Poursuivant un travail de cartographie des espaces amorcé il y a plusieurs années, l’artiste présente La Nuit vue du ciel. Récoltées sur Internet, ces vues nocturnes prises du ciel sont soumises à un véritable travail d’abstraction pour ne laisser apparaître que les sources lumineuses et la façon dont celles-ci dessinent des lieux à l’existence éphémère. Le reste n’est qu’ombre, manifestée ici par le noir. Les marges alors constituées prennent une place insoupçonnée, toujours plus large que celle de la lumière. A tel point que l’on peut se demander si les marges ne sont pas plus importantes que le centre, noyé dans cette étendue sombre. Ces images, apposées sur des caissons lumineux génèrent en même temps leur propre éclairage et donc de nouveaux espaces à l’intérieur de l’exposition. Là, réside un des principaux enjeux de cette seconde monstration : pas seulement nous donner à voir, mais également nous faire expérimenter cette distinction entre espaces éclairés et espaces dans l’ombre.

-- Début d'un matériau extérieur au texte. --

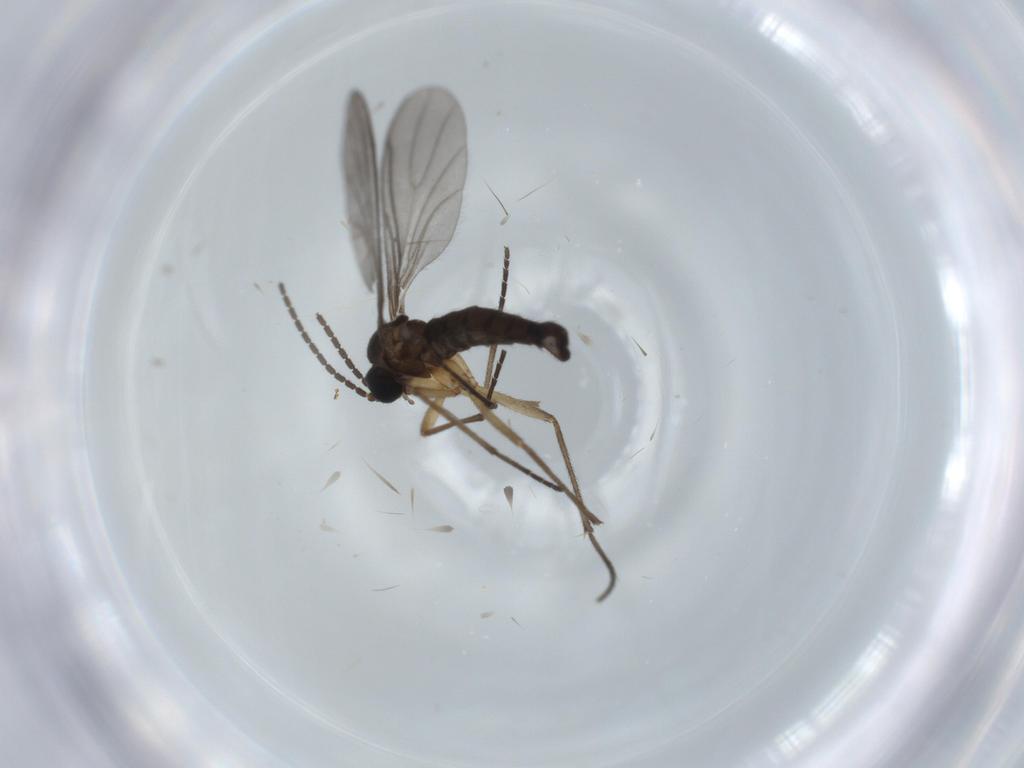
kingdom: Animalia
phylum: Arthropoda
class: Insecta
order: Diptera
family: Sciaridae
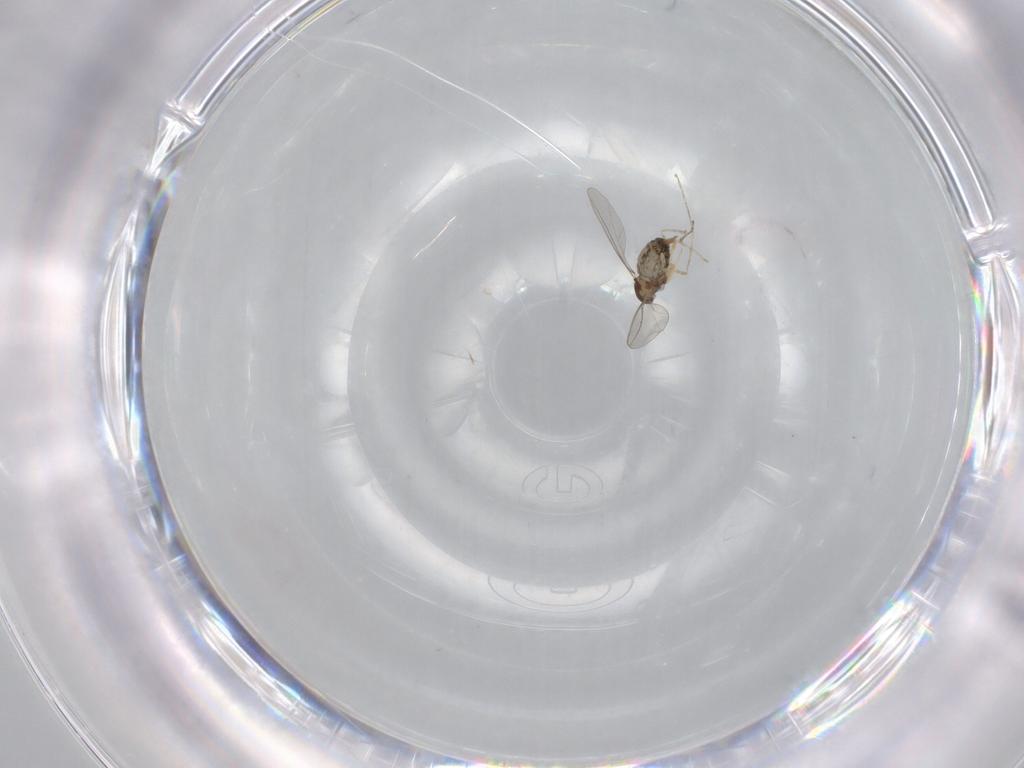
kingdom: Animalia
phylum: Arthropoda
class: Insecta
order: Diptera
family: Cecidomyiidae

Mais ce qui frappe également à la vue des œuvres de cette exposition c’est le rapport à l’image cinématographique. Elle aussi produit sa propre lumière, définit l’espace de sa projection et s’intéresse à ce qui se passe hors champ. Il ne fait aucun doute que la réflexion que l’artiste a enclenchée sur le problème de la représentation se révèle, au fil des évolutions de son travail, un matériau de plus en plus dense et complexe. Rétrovion II et Carré noir, les deux autres installations présentées, appellent d’autant plus ce parallèle avec le cinéma qu’elles utilisent la vidéo. La première, projette sur un mur partiellement recouvert d’adhésif argenté, l’image d’une ampoule qui se balance. L’ampoule balaye le mur de gauche à droite et par intermittence se reflète dans l’adhésif. Dans cette proposition, l’ampoule est à la fois image, mais également source lumineuse, car elle seule permet de dévoiler ce que dessinent les morceaux d’adhésifs : les fenêtres éclairées d’un paysage urbain nocturne. De cette façon, c’est ici par l’intermédiaire d’une vidéo projetée qu’apparaît une seconde image, voire même une troisième puisque les adhésifs reflètent la lumière alentour. Le spectateur se trouve donc face à une suite d’images qui partagent le même moteur : la lumière d’une ampoule plus ou moins médiatisée, créatrice d’espace et de représentations.
A l’inverse de cette profusion, Carré noir propose de réduire l’importance du visuel. L’écran de télévision sur lequel la vidéo est retransmise, est presque entièrement obturé par un adhésif noir à l’exception d’un interstice de trois millimètres à sa périphérie. Cette fois l’image n’advient pas, seuls le son et l’intensité lumineuse filtrent pour rendre compte d’une déambulation nocturne effectuée par l’artiste. Telle une fin de parcours, l’installation ne permet plus de percevoir que les bribes d’une expérience complète. Le noir a remplacé l’image et la lumière n’éclaire presque plus rien, si bien que l’on pourrait se penser dans cette marge qui intéresse tant l’artiste. En revanche, loin d’être toujours en périphérie d’un centre par rapport auquel il faudrait la définir, la marge est entièrement au centre de la représentation construite par Éric Foucault.